Я чуть не ахнул, услышав это.

Ветка почему-то сломалась?! Ничего себе! Да я ж на нее плюхнулся как слон, всей тяжестью! Она не просто сломалась – она в прах рассыпалась!

И кошка этого не могла не видеть. Но почему-то не сказала бабке…

– Не ругайся, – попросила она жалобно. – Кого надо было, я же привела к тебе! Я все сделала как ты сказала! Выследила его, в парк заманила, потом на грань лесную… Что тебе эти ребята? Что в них проку? Ты же их просто потому погубить хотела, что весь род людской ненавидишь.

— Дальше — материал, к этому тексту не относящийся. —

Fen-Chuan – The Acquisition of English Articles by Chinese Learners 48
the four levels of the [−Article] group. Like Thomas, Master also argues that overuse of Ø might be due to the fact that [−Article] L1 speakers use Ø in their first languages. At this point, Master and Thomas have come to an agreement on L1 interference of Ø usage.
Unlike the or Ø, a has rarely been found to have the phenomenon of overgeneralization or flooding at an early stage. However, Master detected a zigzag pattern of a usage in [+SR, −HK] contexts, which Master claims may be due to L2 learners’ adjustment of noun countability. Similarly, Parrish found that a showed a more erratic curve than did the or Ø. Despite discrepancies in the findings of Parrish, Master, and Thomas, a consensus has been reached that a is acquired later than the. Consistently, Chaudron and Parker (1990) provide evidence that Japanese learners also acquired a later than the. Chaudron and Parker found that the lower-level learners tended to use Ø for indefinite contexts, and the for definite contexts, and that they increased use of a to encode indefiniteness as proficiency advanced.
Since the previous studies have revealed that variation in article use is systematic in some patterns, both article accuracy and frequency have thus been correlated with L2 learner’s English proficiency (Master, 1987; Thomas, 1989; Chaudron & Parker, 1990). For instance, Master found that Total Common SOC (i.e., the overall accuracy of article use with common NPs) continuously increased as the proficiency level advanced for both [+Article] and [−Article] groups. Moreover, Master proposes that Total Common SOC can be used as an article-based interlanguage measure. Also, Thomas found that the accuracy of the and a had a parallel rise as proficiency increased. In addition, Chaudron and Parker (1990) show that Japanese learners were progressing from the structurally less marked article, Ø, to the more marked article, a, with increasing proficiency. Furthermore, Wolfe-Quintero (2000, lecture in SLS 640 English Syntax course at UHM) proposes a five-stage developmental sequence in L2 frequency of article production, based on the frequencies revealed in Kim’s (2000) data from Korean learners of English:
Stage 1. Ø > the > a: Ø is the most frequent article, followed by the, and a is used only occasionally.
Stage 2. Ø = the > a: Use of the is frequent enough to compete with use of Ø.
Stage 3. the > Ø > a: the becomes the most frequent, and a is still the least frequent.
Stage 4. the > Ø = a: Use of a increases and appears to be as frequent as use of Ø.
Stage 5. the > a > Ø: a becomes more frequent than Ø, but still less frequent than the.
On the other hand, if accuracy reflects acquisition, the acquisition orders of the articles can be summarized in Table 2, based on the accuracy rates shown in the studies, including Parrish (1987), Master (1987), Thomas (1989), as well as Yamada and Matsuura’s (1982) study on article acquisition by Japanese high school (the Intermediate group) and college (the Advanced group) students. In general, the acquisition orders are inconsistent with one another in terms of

А этого… ты его боишься, верно?

– Не его боюсь, а того, кто за ним стоит, – загадочно ответила карга.

«Ничего не понимаю», – честно признался я себе, но додуматься до чего-нибудь толкового не успел: старуха спросила девчонку, чуть понизив голос:

– Как думаешь, Гатика, он догадался, кто ты такая?

Я смекнул, что Гатика – это имя кошки.

Девчонки.

Шамаханской царицы.

Странное имя… что же оно значит?..

Наверное, оно мне понравилось бы, если бы я мог сейчас испытывать какие-нибудь положительные эмоции.

К сожалению, пока все случившееся располагало исключительно к эмоциям отрицательным.

– Да нет, вряд ли! – беспечно отозвалась Гатика. – Он совсем глупый. Даже не заметил, что я когтями на притолоке…

И осеклась, даже ойкнула испуганно.

– А, волчьи ягоды и корни мандрагоры! – злобно взвизгнула старуха. – Неужто опять когти об стену точила?! Говори, ну?!

Послышался резкий свист – не то ремня, не то плетки.

– Не надо, бабушка! – взвизгнула Гатика. – Пожалуйста, не надо, я больше не буду, я сделаю все, что скажешь!

– Ну так сделай! – буркнула ведьма. – Ошметок бестолковый!

Я сразу вспомнил, как на кошачьей лапке мелькнула балетка. Если бы старуха еще и про это узнала…

Само собой, я не собирался выдавать Шамаханскую царицу, в смысле Гатику. Наоборот, настала пора за нее заступаться!

Я открыл глаза, рявкнул и кинулся было вперед, но что-то вроде тяжелой цепи так сдавило горло, что меня сразу рвануло назад и опрокинуло на спину.

– Очухался? – буркнул старухин голос, а вслед за тем она схватила меня за загривок и подняла.

В первое мгновение почудилось, что опять налетела сова и тащит куда-то, все поплыло, но тотчас меня сильно встряхнуло – и в глазах прояснилось.

И я жалобно взвыл при виде рожи, которая таращилась на меня! Это была старуха… но в то же время у нее была медвежья пасть, а голова совиная: круглая, покрытая перьями голова, с крючковатым носом и круглыми черными глазами.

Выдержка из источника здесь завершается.